Officials with the Town of Sexsmith are hoping their response to a survey on municipal policing will lead to change in the community. The town recently responded to a survey sent out by the province’s Police Advisory Board, which is meant to advise the panel as it makes recommendations to the Ministry of Justice on provincial policing priorities and the potential of a provincial police service.
Potter says residents have often brought their concerns surrounding police numbers to members of council, and she feels they’re potentially close to getting an answer.
“We’ve had very little interaction and oversight, even as a region in how policing is done. Our citizens feel as though the RCMP response and presence out here is slim to none, so it’s definitely a challenge for us.”
Potter says the lack of rural detachment is certainly a sore spot for some, as members must travel from the Grande Prairie RCMP detachment when calls come in. She adds another sticking point they hope to get clarification on comes in the form of the new police funding model.
The new model will change how the costs of rural policing are paid for, with towns under 5,000 residents, like Sexsmith, traditionally not taking on any costs. Potter says come January, that is set to change.
“The impact for Sexsmith next year is $50,000, and by the time the four years are done, I believe we are up to $160,000 a year.”

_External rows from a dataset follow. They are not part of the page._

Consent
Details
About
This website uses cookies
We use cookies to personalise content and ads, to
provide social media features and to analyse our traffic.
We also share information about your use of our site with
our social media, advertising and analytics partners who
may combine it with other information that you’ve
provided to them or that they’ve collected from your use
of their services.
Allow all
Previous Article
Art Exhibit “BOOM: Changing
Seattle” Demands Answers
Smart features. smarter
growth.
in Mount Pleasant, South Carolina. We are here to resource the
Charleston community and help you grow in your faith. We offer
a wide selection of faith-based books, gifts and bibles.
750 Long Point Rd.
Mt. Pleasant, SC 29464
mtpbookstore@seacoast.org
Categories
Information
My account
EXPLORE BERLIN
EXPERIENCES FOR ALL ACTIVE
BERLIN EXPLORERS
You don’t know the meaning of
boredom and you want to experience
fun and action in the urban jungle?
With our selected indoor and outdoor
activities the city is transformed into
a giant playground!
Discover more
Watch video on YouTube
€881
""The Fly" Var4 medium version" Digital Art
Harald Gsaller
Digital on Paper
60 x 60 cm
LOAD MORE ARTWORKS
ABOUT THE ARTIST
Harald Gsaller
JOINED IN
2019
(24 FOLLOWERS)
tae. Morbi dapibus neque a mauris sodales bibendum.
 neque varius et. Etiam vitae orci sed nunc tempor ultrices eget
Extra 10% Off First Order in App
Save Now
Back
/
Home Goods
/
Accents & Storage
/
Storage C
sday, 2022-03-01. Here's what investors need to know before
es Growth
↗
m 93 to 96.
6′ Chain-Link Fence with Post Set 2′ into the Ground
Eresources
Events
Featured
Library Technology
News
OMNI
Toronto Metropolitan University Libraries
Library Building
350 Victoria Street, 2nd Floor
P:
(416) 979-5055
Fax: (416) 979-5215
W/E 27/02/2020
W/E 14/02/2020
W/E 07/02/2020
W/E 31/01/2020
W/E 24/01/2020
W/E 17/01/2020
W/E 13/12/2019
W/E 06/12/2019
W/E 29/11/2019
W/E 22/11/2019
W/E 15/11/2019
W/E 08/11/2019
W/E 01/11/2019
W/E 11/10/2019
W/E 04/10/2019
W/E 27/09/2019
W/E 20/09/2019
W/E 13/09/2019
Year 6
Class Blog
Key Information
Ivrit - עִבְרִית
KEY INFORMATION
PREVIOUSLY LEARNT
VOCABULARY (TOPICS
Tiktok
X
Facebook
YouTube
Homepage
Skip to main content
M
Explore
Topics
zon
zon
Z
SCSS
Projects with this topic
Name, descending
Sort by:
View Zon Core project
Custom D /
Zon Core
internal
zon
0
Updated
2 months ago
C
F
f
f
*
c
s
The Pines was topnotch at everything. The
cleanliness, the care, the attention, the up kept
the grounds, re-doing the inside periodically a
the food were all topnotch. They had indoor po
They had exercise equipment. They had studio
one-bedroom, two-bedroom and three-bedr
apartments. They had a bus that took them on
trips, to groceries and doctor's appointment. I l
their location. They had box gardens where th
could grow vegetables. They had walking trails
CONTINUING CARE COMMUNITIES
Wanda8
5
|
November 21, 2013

Potter suggests while the price tag is going to go up, she is optimistic that the service levels will follow suit, but to this point, she hasn’t seen the tangible results desired.
“Right now there are lots of assurances or promises that we will see an increase in members in our area, better response times, better processing of incidents, but so far that has not seemed to happen.”
The combined funding from the federal and provincial governments for front line RCMP policing in Alberta is an estimated $232 million.